Cowboy: "Mind if I talk to your sheep?"

Indian: "Sheep lie."

October 27, 2007

Who Gets Yhe Present

(Contributed by Henry Orbison)

The father of five children had won a toy at a raffle. He called his kids together to ask which one should have the present.

"Who is the most obedient?" he asked. "Who never talks back to Mother? Who does everything she says?"

Five small voices answered in union. "Okay, Dad. You get the toy."

October 28, 2007

Dying For Sex

(Contributed by Perry Woods)

The rescue squad was called to the home of an elderly couple for an apparent heart attack the gentleman had. When the squad got there it was too late and the man had died.

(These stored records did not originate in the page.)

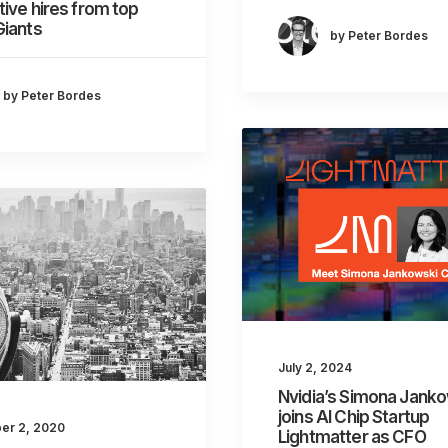
ive hires from top
Giants
by Peter Bordes
by Peter Bordes
July 2, 2024
Nvidia’s Simona Jank
joins AI Chip Startup
er 2, 2020
Lightmatter as CFO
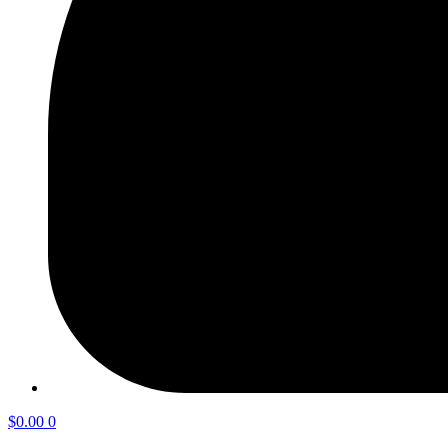
$
0.00
0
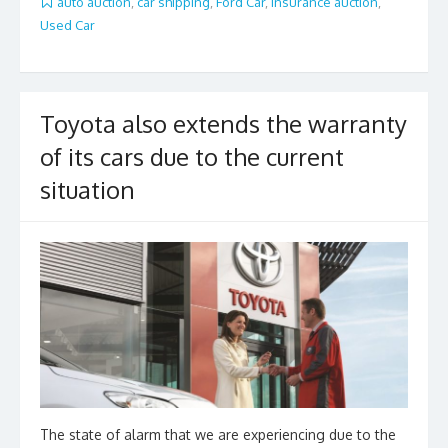
b
er
l
e
auto auction
,
car shipping
,
Ford Car
,
insurance auction
,
Used Car
o
o
k
Toyota also extends the warranty
of its cars due to the current
situation
The state of alarm that we are experiencing due to the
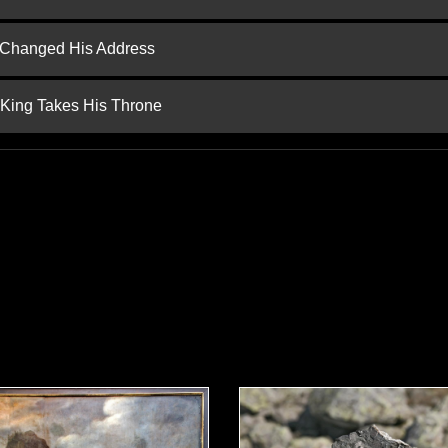
d Changed His Address
 King Takes His Throne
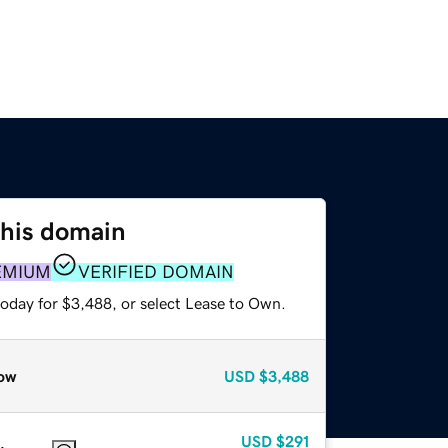
this domain
EMIUM
VERIFIED DOMAIN
today for $3,488, or select Lease to Own.
ow
USD
$3,488
USD
$291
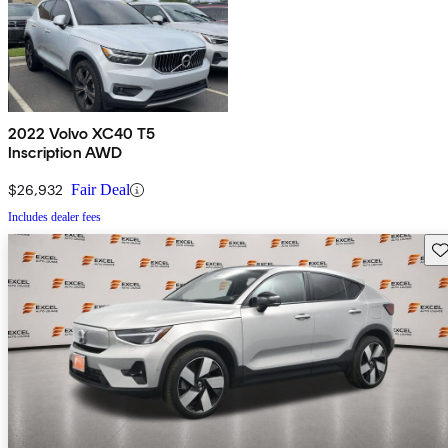
2022 Volvo XC40 T5
Inscription AWD
$26,932
Fair Deal
Includes dealer fees
Sav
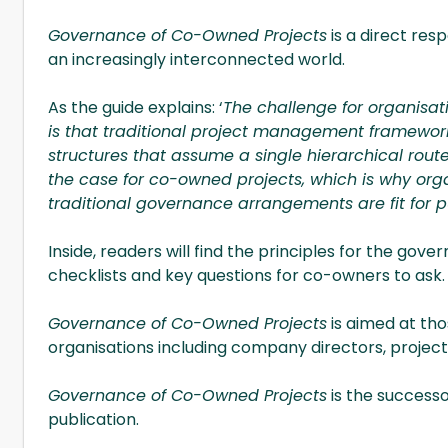
Governance of Co-Owned Projects
is a direct res
an increasingly interconnected world.
As the guide explains: ‘
The challenge for organisat
is that traditional project management framew
structures that assume a single hierarchical route 
the case for co-owned projects, which is why orga
traditional governance arrangements are fit for p
Inside, readers will find the principles for the go
checklists and key questions for co-owners to ask.
Governance of Co-Owned Projects
is aimed at th
organisations including company directors, project
Governance of Co-Owned Projects
is the success
publication.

While consoling the wife one of the rescuers noticed that the bed was a mess. He asked the lady what symptoms the man had suffered and if anything had precipitated the heart attack.

The lady replied, "Well, we were in the bed making love and he started moaning, groaning, thrashing about the bed, panting, and sweating. I thought he was coming, but I guess he was going."

October 29, 2007

Guilt

(Contributed by Phil Powers)

A son calls his mother. Mom how are you. Mom replies. Not too good. I haven't eaten in 38 days.

Replying with concern, the son asks "what's the matter mom, are you not feeling well, have you been to the doctor?"

Mom replies, not that, "I didn't want to have my mouth full of food when you called."

 

October 30, 2007

Old Friends

(Contributed by Brenda Barrenger)

Mary and Jane are old friends. They have both been married to their husbands for a long time; Mary is upset because she thinks her husband doesn't find her attractive anymore.

"As I get older he doesn't bother to look at me!" Mary cries.

"I'm so sorry for you, as I get older my husband says I get more beautiful every day." replies Jane.

"Yes, but your husband's an antique dealer!"

October 31, 2007

Do You Know Who I Am

(Contributed by Hillary Cochran)

President George W. Bush decides it is time to do some public relations at a local Washington DC nursing home. The President begins his "tour" down the main hallway and passes by a little old man who doesn't seem to notice him.

Sensing this, President Bush backtracks to the resident and asks, "Do you know who I am?"

The little old man looks up from his walker and says, "No, but if you go to the front desk, they will tell you your name."